_INPUT_:
------------------------------------

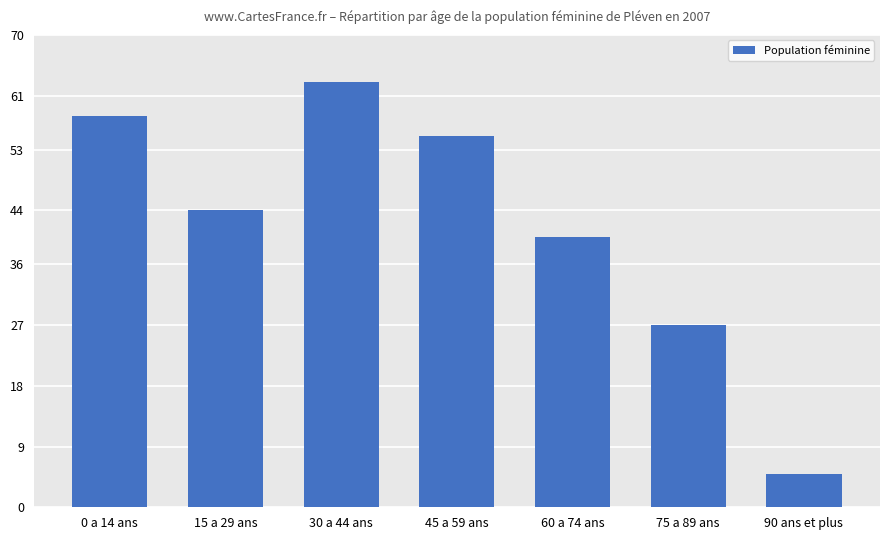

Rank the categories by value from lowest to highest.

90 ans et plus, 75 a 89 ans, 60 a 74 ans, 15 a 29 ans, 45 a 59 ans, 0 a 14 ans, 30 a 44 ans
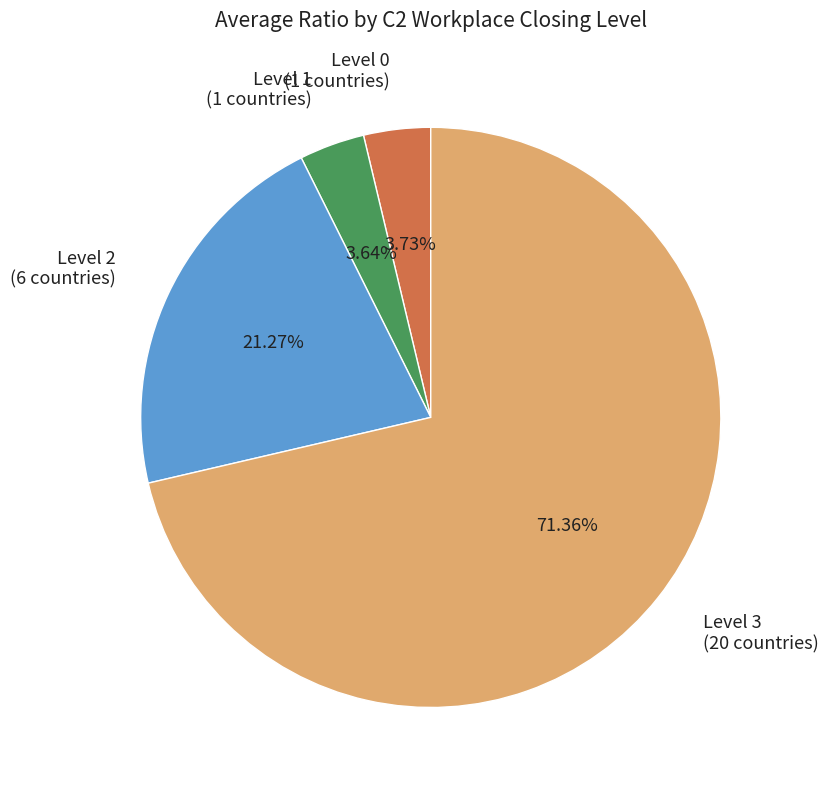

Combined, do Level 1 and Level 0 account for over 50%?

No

------------------------------------

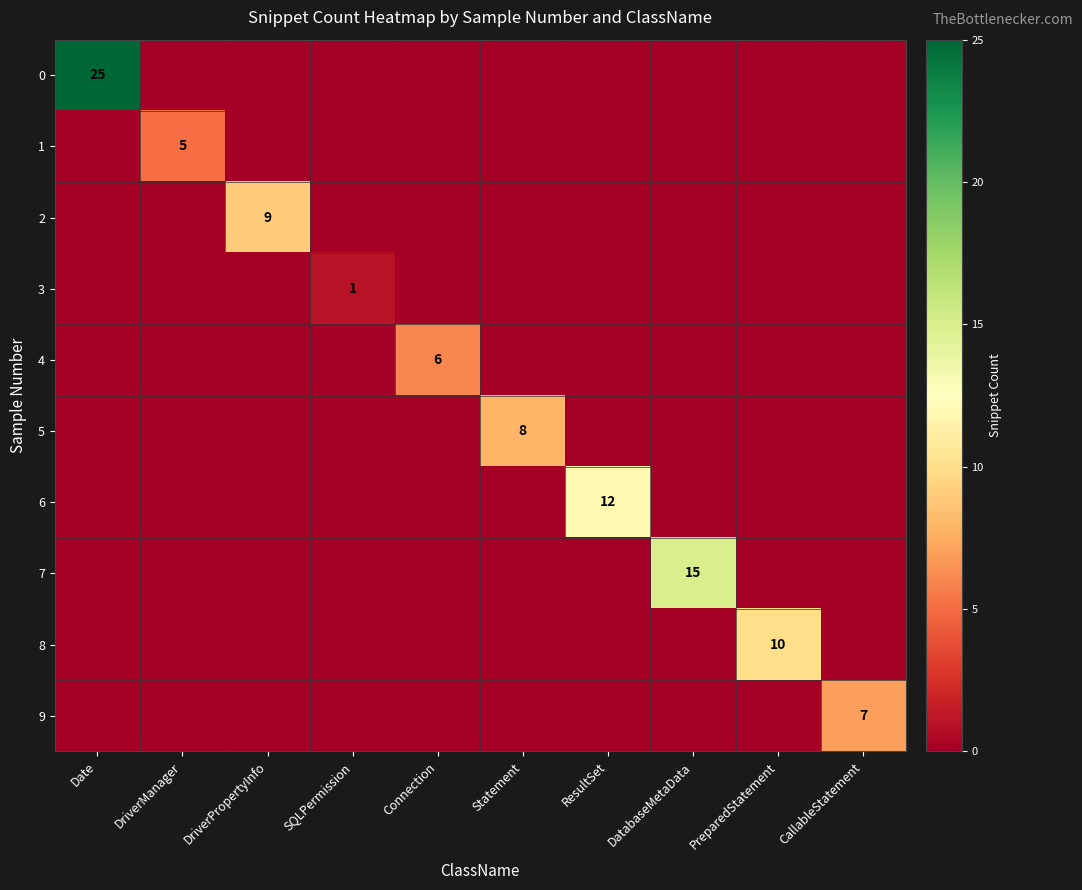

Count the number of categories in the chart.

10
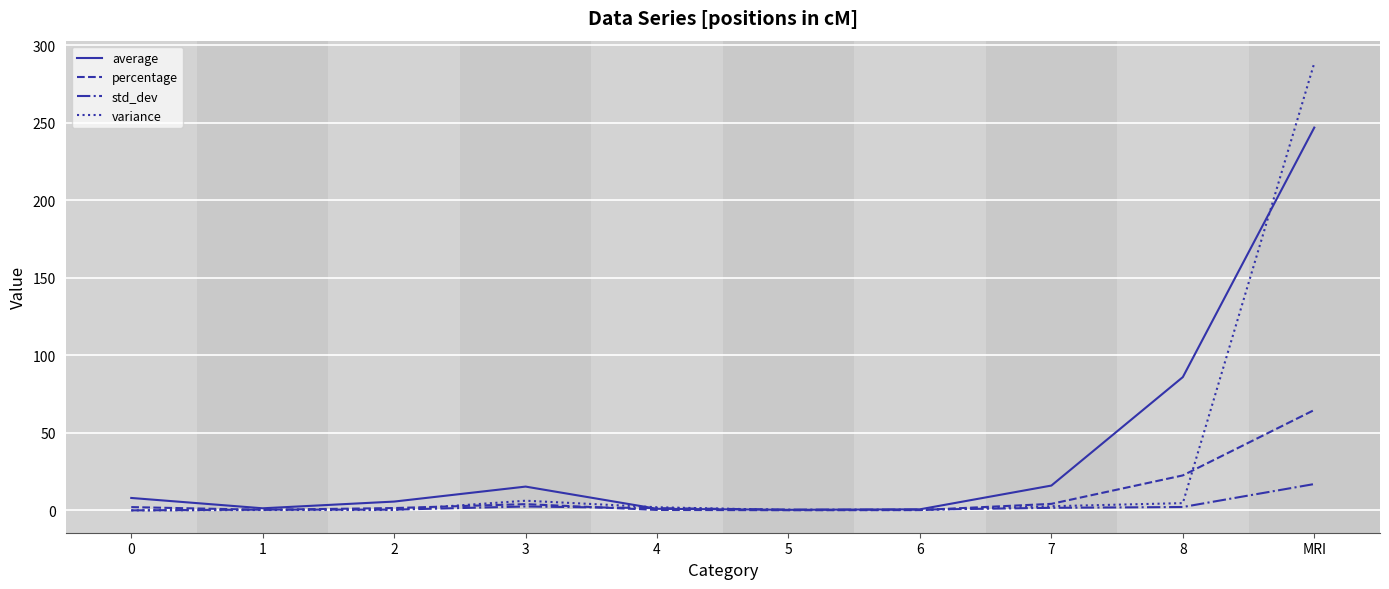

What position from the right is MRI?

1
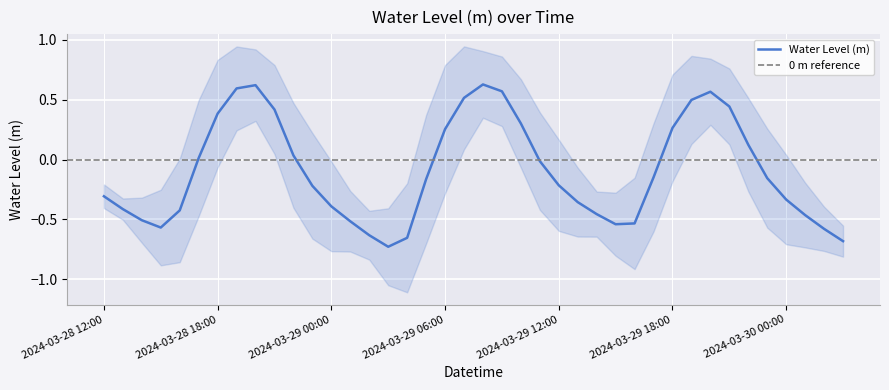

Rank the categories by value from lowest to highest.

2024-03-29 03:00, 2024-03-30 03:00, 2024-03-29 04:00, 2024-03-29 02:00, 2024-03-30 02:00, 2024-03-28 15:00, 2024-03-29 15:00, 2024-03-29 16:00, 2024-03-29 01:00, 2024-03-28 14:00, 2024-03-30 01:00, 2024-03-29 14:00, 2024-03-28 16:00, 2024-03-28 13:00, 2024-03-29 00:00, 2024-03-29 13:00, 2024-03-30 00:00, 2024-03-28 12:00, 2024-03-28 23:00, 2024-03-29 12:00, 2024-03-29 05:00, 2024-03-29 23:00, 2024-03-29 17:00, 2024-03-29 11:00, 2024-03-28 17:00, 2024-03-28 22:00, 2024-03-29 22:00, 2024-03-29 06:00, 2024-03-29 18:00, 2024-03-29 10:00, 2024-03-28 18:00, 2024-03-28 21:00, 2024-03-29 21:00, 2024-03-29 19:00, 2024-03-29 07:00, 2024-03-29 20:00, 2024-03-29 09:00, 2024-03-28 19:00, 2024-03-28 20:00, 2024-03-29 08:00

------------------------------------

_EXERCISE BRIEF_:
Copy everything from the line containing "What position from the right is MRI?" down to the line containing "2024-03-29 03:00, 2024-03-30", swapping "position" for "place" and leaving every other word unchanged. Omit the pictures from your copy.

_SOLUTION FOR THIS EXERCISE_:
What place from the right is MRI?

1

Rank the categories by value from lowest to highest.

2024-03-29 03:00, 2024-03-30 03:00, 2024-03-29 04:00, 2024-03-29 02:00, 2024-03-30 02:00, 2024-03-28 15:00, 2024-03-29 15:00, 2024-03-29 16:00, 2024-03-29 01:00, 2024-03-28 14:00, 2024-03-30 01:00, 2024-03-29 14:00, 2024-03-28 16:00, 2024-03-28 13:00, 2024-03-29 00:00, 2024-03-29 13:00, 2024-03-30 00:00, 2024-03-28 12:00, 2024-03-28 23:00, 2024-03-29 12:00, 2024-03-29 05:00, 2024-03-29 23:00, 2024-03-29 17:00, 2024-03-29 11:00, 2024-03-28 17:00, 2024-03-28 22:00, 2024-03-29 22:00, 2024-03-29 06:00, 2024-03-29 18:00, 2024-03-29 10:00, 2024-03-28 18:00, 2024-03-28 21:00, 2024-03-29 21:00, 2024-03-29 19:00, 2024-03-29 07:00, 2024-03-29 20:00, 2024-03-29 09:00, 2024-03-28 19:00, 2024-03-28 20:00, 2024-03-29 08:00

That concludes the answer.